Heathcliff is then forced to become a servant at the Heights. Despite this, he and Cathy remain inseparable. It is only when Cathy is injured and forced to spend several months away from home in the company of strangers that she gets a taste of a different world. She becomes torn between her love for Heathcliff and society’s expectations of her. Her eventual choice will have consequences that dramatically change all of their lives and trickle down into the next generation.
Catherine and Hareton: the next generation
Wuthering Heights is a complex, non-linear masterpiece and out of the versions I’ve seen, this film does the best job of converting it to the screen. One of my favorite things about this adaptation is that it contains the full story and does not cut off halfway through. Filming only half of the book greatly diminishes the impact of the novel as both generations are so intertwined in the original text.
Also, in leaving out the love story between Catherine and Hareton, you remove some much-needed happiness from the novel which counterbalanced much of the misery in the rest of it. You miss out on a very sweet romance as well. Another choice I quite like about this version of Wuthering Heights is the framing device of Emily Bronte finding an abandoned old house and imagining what might have happened there. These two imagined scenes bookend the story nicely, putting words from the narrative directly into the author’s mouth.
This adaptation takes full advantage of the Gothic atmosphere in Bronte’s novel which can especially be witnessed in the haunting score composed by Ryuichi Sakamoto. It perfectly conjures up the yearning winds on the moors and the passionate yet tortuous love at the center of this unusual story. This version even plays up the supernatural elements of Wuthering Heights a little more than most tellings. The framing device of stating that it is a story from the very beginning gives the filmmakers the freedom to go further than they might otherwise.
This is a film which handles the material of the original novel with respect. Many small moments from the book and all the important speeches are included, word for word. For this reason, the 1992 version will definitely appeal to any avid fans of the book like myself.
Heathcliff being Heathcliff
As to casting, the frankly baffling choice of Juliette Binoche as Cathy Earnshaw and her daughter is distracting at times, especially since she doesn’t really make any attempt at hiding her French accent. She is very good in both roles, capturing the two women’s differing natures well; she just seems like a strange choice. I can ignore this however as Fiennes and Binoche have excellent chemistry. Ralph Fiennes is a very good Heathcliff, smoldering and dark. He plays him as the character was written; intense, unashamedly villainous yet somehow charismatic. Janet McTeer gives a solid performance as Nellie Dean making the character more sympathetic than usual.

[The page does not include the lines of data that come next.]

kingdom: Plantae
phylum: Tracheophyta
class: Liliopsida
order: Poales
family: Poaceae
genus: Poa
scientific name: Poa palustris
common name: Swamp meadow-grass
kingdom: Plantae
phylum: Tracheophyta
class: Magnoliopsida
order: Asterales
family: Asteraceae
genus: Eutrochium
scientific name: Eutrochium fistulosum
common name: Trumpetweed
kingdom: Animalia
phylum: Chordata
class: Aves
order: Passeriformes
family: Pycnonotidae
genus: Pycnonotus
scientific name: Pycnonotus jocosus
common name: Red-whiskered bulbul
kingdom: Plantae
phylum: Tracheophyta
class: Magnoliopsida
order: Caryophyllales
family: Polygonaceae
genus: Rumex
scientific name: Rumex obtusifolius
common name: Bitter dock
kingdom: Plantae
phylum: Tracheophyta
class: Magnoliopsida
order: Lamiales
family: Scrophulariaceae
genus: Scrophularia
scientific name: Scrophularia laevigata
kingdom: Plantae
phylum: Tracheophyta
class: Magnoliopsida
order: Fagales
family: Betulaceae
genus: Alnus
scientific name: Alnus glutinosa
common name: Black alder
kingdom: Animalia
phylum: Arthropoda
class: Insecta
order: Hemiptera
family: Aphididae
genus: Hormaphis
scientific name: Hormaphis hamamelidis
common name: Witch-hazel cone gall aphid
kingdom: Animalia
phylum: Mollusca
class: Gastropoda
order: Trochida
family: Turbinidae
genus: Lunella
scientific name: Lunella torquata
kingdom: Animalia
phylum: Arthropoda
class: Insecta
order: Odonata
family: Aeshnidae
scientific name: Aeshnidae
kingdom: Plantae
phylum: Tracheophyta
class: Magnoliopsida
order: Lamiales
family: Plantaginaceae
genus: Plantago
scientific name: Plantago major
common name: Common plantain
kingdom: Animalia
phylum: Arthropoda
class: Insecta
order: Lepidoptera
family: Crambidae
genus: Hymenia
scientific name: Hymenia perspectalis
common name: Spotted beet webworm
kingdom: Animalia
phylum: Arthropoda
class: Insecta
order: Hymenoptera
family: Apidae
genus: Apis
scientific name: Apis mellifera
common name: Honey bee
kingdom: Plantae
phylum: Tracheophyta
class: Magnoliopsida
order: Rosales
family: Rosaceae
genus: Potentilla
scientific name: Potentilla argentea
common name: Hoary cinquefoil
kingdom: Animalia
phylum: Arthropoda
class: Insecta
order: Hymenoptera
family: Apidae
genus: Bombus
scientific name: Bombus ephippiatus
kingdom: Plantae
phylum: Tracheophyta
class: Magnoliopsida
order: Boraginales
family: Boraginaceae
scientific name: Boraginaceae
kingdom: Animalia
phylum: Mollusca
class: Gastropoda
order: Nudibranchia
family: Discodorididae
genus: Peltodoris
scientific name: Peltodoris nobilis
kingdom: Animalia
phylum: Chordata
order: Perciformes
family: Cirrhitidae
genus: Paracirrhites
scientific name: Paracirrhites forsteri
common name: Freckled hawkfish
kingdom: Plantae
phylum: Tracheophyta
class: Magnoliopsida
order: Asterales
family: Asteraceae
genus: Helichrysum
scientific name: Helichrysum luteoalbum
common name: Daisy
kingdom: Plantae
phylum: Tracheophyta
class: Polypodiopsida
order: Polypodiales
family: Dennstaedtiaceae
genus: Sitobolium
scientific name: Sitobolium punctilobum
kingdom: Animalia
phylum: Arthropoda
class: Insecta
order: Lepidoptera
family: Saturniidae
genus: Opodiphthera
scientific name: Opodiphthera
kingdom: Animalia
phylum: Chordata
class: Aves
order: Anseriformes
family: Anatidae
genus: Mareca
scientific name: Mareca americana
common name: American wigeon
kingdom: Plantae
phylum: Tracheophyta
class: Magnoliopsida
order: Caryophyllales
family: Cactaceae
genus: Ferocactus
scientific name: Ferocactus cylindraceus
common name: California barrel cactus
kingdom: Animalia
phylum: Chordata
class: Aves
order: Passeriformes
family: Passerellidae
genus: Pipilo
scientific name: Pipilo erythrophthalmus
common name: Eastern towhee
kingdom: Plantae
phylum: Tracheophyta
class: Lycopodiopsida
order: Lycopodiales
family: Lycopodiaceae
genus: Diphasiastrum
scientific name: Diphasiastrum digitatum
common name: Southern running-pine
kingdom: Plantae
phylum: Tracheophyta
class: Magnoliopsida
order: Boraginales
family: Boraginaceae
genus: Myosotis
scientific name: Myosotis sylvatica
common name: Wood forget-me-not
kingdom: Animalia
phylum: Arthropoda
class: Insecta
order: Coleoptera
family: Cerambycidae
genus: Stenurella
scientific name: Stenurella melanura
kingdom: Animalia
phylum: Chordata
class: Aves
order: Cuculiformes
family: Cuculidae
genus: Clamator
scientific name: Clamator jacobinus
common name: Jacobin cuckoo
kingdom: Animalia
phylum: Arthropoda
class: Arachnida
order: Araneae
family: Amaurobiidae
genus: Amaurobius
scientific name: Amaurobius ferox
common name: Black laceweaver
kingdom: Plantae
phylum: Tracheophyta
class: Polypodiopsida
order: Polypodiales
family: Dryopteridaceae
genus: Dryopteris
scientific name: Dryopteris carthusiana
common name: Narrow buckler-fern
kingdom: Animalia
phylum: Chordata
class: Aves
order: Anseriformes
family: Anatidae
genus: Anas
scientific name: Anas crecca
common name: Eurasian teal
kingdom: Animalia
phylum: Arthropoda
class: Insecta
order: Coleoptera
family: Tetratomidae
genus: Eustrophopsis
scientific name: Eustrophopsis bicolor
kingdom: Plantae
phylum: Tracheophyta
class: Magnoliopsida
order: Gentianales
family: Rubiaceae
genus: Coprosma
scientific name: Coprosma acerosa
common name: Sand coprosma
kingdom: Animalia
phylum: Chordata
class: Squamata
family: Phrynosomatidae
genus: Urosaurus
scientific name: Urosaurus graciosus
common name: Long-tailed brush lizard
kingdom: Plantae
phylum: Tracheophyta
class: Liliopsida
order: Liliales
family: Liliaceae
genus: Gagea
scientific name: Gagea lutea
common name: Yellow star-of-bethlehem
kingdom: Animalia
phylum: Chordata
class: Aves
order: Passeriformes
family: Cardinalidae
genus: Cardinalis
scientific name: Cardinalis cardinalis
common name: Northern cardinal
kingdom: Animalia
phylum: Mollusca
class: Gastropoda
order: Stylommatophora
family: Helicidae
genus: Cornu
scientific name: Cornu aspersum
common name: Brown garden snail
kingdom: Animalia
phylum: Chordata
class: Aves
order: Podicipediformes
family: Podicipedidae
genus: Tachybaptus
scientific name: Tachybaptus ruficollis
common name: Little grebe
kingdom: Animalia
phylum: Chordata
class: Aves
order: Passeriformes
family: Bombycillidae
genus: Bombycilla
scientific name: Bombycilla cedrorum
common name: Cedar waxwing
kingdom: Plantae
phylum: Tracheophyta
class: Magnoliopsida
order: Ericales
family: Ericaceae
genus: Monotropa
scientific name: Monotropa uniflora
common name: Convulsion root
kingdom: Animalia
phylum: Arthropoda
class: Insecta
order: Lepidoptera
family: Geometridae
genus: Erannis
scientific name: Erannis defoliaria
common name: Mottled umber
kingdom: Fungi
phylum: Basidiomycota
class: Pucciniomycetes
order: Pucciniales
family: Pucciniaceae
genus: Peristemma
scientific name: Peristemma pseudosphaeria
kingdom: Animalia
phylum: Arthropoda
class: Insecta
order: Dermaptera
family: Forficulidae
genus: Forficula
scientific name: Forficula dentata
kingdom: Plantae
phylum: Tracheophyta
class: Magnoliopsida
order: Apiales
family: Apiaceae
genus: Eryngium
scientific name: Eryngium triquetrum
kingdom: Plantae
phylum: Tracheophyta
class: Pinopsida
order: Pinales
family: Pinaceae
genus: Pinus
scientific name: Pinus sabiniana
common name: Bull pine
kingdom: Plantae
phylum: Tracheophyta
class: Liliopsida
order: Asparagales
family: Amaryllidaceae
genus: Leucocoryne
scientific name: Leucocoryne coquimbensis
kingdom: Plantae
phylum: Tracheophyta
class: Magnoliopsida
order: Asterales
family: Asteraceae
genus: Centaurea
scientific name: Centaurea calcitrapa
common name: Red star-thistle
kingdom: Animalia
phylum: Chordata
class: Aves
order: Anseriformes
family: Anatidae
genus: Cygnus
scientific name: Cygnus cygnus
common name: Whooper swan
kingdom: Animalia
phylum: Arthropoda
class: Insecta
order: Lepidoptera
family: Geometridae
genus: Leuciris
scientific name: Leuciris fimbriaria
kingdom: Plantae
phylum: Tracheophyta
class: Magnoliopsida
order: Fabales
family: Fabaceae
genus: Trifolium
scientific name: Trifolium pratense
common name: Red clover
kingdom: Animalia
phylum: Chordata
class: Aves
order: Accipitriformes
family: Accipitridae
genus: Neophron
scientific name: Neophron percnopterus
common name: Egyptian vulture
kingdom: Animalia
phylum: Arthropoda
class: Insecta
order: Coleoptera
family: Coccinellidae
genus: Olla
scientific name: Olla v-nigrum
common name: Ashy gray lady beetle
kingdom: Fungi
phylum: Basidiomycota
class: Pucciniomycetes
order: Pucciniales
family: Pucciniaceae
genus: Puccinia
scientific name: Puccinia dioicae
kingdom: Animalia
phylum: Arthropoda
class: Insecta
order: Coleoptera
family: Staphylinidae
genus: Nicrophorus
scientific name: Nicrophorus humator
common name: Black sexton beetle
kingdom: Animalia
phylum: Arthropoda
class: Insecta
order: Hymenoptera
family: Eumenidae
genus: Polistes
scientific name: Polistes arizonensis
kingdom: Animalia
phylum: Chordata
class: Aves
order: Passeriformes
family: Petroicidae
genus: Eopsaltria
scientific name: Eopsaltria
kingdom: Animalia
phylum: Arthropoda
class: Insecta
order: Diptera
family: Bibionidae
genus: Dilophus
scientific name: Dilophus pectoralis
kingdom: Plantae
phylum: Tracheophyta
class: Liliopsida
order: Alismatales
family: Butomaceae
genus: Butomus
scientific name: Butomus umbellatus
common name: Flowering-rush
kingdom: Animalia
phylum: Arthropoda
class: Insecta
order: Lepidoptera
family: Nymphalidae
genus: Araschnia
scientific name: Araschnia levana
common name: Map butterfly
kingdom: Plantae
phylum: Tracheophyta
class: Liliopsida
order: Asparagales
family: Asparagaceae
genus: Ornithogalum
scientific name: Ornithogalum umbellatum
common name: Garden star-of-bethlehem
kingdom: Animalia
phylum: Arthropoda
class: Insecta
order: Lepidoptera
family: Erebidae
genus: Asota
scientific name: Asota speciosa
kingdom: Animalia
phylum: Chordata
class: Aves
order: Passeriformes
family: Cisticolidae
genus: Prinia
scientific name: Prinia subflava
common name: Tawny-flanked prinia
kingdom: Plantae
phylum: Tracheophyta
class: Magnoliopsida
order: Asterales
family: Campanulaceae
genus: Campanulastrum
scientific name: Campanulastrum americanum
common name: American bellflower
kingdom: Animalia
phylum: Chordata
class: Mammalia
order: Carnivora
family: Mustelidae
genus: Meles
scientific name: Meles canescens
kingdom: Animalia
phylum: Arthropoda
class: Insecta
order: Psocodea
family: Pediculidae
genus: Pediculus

Cathy discusses her love for Linton and Heathcliff
The only problem I might have with it is that certain parts of the story are handled very quickly. While this is necessary in order to fit the full plot into less than a two-hour running time, much of the beginning feels rushed. Nevertheless, it is a powerful rendition of a timeless classic and a must for any book fans (especially those with a soft spot for the Gothic).